Health Insurance Companies and Profits

Health care is a big consumer concern and health care costs an even bigger one. As is already known, the US spends more per person on health care and gets less than other developed nations. And then there’s the fact that one in 5 of every person currently being pursued by collection agencies is for medical debt. The issue of rising costs is proverbially complex, and in part why ProPublica, the investigative reporting site in conjunction with NPR conducted an examination which puts a finger on how health insurers operate.  According to their reporting, insurance companies pay the high costs of hospital bills without flinching or arguments.  Hospital bills are not easy for consumers to decipher, and yet the price may be set or known to both the hospitals and the insurers. Many who undergo surgeries have co-pays which are often percentages of a given bill, say 10% which means that only 2 out of the 3 parties involved know the costs involved. The article compares it to not knowing what an airline ticket would cost until after you’ve flown. The absolutely striking part of the article is that for health insurers profits do not lie in saving money but in the percentage left once they have paid the medical bills and covered their administrative costs. What they do is try to accurately predict how much the people they insure will cost them and set premiums accordingly. If they’re right they reap a profit. If they’re wrong, they cover their losses by raising the premiums in the following year. The amount of a bill is not a factor for them, and their profit is not predicated on their decreasing spending.

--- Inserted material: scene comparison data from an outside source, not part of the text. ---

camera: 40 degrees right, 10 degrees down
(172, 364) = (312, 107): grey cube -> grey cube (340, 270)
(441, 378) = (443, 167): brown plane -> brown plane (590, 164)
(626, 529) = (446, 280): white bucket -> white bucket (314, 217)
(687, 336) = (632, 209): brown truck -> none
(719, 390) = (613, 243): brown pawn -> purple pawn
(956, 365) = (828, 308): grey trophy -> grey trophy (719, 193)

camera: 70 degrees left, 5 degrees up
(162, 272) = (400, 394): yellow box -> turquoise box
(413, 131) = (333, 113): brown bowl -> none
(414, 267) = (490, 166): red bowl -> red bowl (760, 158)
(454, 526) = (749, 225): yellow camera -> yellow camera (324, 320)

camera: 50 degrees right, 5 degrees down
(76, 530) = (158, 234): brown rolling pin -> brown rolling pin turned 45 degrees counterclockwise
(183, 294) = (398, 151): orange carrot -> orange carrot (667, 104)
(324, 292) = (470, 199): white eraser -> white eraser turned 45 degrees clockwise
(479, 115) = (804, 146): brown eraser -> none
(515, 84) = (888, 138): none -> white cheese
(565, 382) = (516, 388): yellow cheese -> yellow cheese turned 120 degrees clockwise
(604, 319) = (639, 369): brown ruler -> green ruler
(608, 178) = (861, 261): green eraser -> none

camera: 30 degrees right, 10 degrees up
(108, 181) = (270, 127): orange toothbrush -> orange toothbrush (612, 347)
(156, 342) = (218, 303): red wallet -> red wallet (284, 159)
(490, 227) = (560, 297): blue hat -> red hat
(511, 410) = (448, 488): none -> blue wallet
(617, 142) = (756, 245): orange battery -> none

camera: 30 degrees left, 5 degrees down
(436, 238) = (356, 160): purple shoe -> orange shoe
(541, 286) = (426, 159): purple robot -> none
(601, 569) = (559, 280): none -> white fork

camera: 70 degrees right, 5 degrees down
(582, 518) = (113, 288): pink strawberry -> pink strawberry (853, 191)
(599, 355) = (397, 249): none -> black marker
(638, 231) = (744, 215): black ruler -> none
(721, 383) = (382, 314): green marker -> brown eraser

The stark facts of this investigation not only highlight the role that insurers—like drug companies—have to play in making health care affordable, but also that solutions to making health care affordable cannot be done without a change in the formula of how all these companies derive their profits. Most of all since all this may end up very difficult to accomplish, our awareness and insistence things must change ought to hopefully inch us towards a single payer system.